Cuando se da lo que se debe…
Sabemos que prudencia, justicia, fortaleza y templanza, las cuatro virtudes cardinales, nos ayudan y disponen para una vida feliz. Respecto a la justicia por la que “damos a cada no lo suyo”, y que es la más importante en la vida social, hemos visto ya que tiene numerosas maneras de concretarse, según quién sea el que deba recibir y lo que se le deba dar.
En la última cápsula nos ocupamos de las virtudes por las que damos lo que les corresponde a aquellas personas de quienes hemos recibido grandes dones y ante quienes nos presentamos con cierta desigualdad: Dios, nuestros padres y autoridades y quienes poseen una especial dignidad conferida por un cargo o un valor moral. Estas son: la religión, piedad, observancia y obediencia.

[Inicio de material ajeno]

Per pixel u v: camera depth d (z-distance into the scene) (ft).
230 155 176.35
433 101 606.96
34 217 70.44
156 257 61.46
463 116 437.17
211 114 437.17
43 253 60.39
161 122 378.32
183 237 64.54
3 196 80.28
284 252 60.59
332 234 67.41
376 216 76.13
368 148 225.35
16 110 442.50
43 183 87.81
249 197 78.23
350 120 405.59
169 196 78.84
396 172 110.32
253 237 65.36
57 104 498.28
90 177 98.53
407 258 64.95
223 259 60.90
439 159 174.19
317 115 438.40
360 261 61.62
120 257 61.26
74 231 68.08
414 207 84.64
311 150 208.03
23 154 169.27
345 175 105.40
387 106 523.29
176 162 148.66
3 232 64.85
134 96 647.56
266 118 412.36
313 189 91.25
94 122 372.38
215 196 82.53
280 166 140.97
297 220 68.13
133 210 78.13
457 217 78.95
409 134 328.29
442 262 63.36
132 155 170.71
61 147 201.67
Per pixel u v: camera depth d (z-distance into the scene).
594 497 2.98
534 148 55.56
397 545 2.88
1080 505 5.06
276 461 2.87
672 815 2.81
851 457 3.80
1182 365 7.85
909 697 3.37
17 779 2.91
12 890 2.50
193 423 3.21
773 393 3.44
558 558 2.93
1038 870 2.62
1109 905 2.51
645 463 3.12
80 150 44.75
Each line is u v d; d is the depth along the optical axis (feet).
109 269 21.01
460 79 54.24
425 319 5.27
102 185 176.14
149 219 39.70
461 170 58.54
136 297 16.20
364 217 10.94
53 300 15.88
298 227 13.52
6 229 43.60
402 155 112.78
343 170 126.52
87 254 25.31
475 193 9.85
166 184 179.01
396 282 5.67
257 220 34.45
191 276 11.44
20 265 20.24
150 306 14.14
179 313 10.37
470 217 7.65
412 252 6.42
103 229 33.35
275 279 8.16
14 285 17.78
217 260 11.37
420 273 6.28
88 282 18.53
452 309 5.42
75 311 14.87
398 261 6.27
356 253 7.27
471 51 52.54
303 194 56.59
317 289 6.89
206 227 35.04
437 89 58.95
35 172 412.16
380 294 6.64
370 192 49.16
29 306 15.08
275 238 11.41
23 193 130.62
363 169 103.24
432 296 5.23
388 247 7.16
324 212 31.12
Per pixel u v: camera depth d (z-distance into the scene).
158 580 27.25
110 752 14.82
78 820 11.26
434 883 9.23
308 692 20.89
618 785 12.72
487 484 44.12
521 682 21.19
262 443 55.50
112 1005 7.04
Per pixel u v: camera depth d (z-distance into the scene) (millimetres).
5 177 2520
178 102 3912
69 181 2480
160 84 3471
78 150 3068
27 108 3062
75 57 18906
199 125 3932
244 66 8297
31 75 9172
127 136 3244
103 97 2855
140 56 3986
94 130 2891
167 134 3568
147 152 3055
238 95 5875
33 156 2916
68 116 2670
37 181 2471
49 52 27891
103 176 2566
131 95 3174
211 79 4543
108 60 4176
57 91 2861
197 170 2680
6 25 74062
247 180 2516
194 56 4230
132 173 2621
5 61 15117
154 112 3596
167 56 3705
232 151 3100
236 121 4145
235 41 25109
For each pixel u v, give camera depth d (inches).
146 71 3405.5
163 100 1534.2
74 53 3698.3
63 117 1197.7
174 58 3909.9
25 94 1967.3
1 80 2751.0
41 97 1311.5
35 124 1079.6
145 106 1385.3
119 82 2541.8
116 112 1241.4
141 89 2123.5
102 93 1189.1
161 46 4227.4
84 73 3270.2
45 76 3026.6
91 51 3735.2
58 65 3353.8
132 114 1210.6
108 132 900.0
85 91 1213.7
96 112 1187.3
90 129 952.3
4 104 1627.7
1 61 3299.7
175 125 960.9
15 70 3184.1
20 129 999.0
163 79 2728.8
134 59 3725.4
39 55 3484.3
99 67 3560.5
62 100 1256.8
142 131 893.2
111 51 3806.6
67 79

Por lo que respecta a esta virtud, nos faltaría completar lo que hace referencia a lo que se debe: la deuda. Tal deuda puede ser de orden moral y no legal, cuando la exigencia de dar nace de la honestidad de la virtud o, lo que es lo mismo, de la propia conciencia de haber recibido un bien que es justo devolver. Si la deuda se presenta como apremiante o como necesaria para conservar la buena conciencia y el bien común, entonces habrá que practicar las virtudes de gratitud al bienhechor, veracidad o sinceridad y, en el caso de haber recibido un mal, la vindicación. Es claro que con el agradecimiento se recuerdan los servicios y beneficios que otro nos tributó y se tiene la voluntad de remunerárselos. Esta gratitud puede concretarse de maneras muy diversas: un detalle, un pensamiento, una palabra, un regalo, un gesto, etc. Respecto a la realidad, uno debe ser veraz de tal manera que sus palabras y sus gestos “sean conformes a la realidad” y, por lo tanto, se manifieste exteriormente lo que realmente se piensa y no algo distinto. La mentira o la simulación son formas de faltar a la verdad que siempre tiene consecuencias, en uno mismo y en la vida social. En cambio, cuando se dice la verdad respecto de sí mismo y no se exageran, pero tampoco se disminuyen las propias cualidades, entonces se puede hablar de la virtud de la humildad. Agradecimiento, veracidad y humildad responden a un bien recibido. En el caso contrario, al recibir un daño o un mal, lo debido o justo se regula con la vindicación o venganza. Ésta, sin embargo, sólo es lícita, cuando en el castigo debido se busca el bien del culpable y se lleva a cabo además, de manera proporcionada y según la recta razón –lo que implica no dejarse llevar por la rabia.
En último lugar, encontramos situaciones en que la deuda no es tan apremiante, pero sí es indispensable salvarla para conservar la buena convivencia. Respecto al trato entre las personas, éste es correcto sólo cuando es regulado en palabras y obras por la afabilidad o amistad. Esta virtud es, en cierto modo, una necesidad para una sana vida social, porque, como dice Aristóteles: “nadie puede aguantar un solo día de trato con un triste o con una persona desagradable”. Así es como todos sentimos cierta obligación de “ser afable con los que nos rodean, salvo el caso de que sea útil entristecer a alguno” (Suma Teológica, II-IIa, q. 114, a. 2). Esto último es así cuando, por el bien del otro, como al librarle de un mal o al corregirle, no se le pueda dar gusto en algo concreto; mientras que, por el contrario, se le hace un mal, aunque no lo parezca, al adularle, pues no se busca la verdad ni el bien. Cuando la deuda corresponde a bienes exteriores, como riquezas o cosas semejantes, se ejercita la liberalidad o generosidad, que es el recto uso de los bienes, un término medio entre la avaricia y el despilfarro.
Vemos, pues, cuántas “obligaciones” nacerán del interior del hombre virtuoso si de veras quiere ser feliz no sólo él sino también hacer felices a los demás.